September 25, 2006: Russia is negotiating to sell Iran more anti-aircraft missile system, including long range (300 kilometers) S-300 ones. Russia has already sold Iran short range TOR-M1 systems. All of these systems are intended to guard Iran's nuclear weapons facilities.

September 24, 2006: There's a Tehran-Baghdad-Kabul Triangle developing. Recent exchanges of visits by the respective presidents and prime ministers of Iran, Iraq, and Afghanistan, which have led to agreements on economic, security, and other ties, have been viewed with some alarm by the U.S. These agreements are viewed as part of an expansionist foreign policy on Iran's part, and this is inherently anti-American.

But in both Iraq and Afghanistan, the ties are seen differently. Iraq's Shia majority sees Iran as an ally against the Sunni Arab nationalist terrorists, whether in its al Qaeda-sponsored religious form or Baathist secular form, and, not incidentally, as a way of helping defuse more radical elements in the Shia community.
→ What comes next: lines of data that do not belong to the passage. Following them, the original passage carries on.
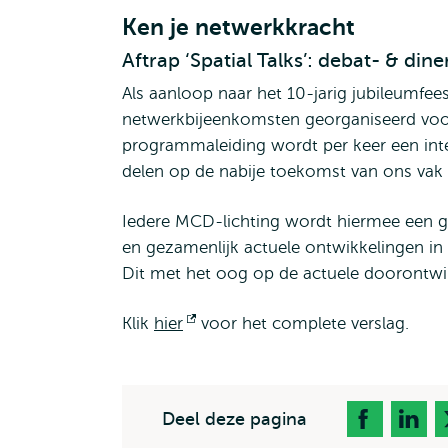
Ken je netwerkkracht
Aftrap ‘Spatial Talks’: debat- & di
Als aanloop naar het 10-jarig jubileumf
netwerkbijeenkomsten georganiseerd vo
programmaleiding wordt per keer een inte
delen op de nabije toekomst van ons vak a
Iedere MCD-lichting wordt hiermee een g
en gezamenlijk actuele ontwikkelingen in
Dit met het oog op de actuele doorontwik
Klik
hier
Opent
voor het complete verslag.
extern
Deel deze pagina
The country's most revered Shia religious leader, the moderately inclined Grand Ayatollah Sayyid Ali Husaini al-Sistani, is actually an ethnic Iranian. Afghanistan also sees Iran as a potential ally, given its hostility to al Qaeda and the Taliban. Despite being openly anti-American, the Iranian regime quietly supported US and Coalition military operations in Afghanistan against the Taliban and Al-Qaeda in 2001-2002.

So the short-term results of having improved ties with Iran may be an improvement in the internal security situation of both Iraq and Afghanistan. Naturally there are some potential political dangers, if Iranian influence becomes too great. But there are obstacles to that happening; a majority of Iraqis may be Shia, but they are secularized, and as Arabs are wary of Iranian imperial ambitions, while most Afghans are Sunni, and not necessarily inclined to submit to Iranian influence.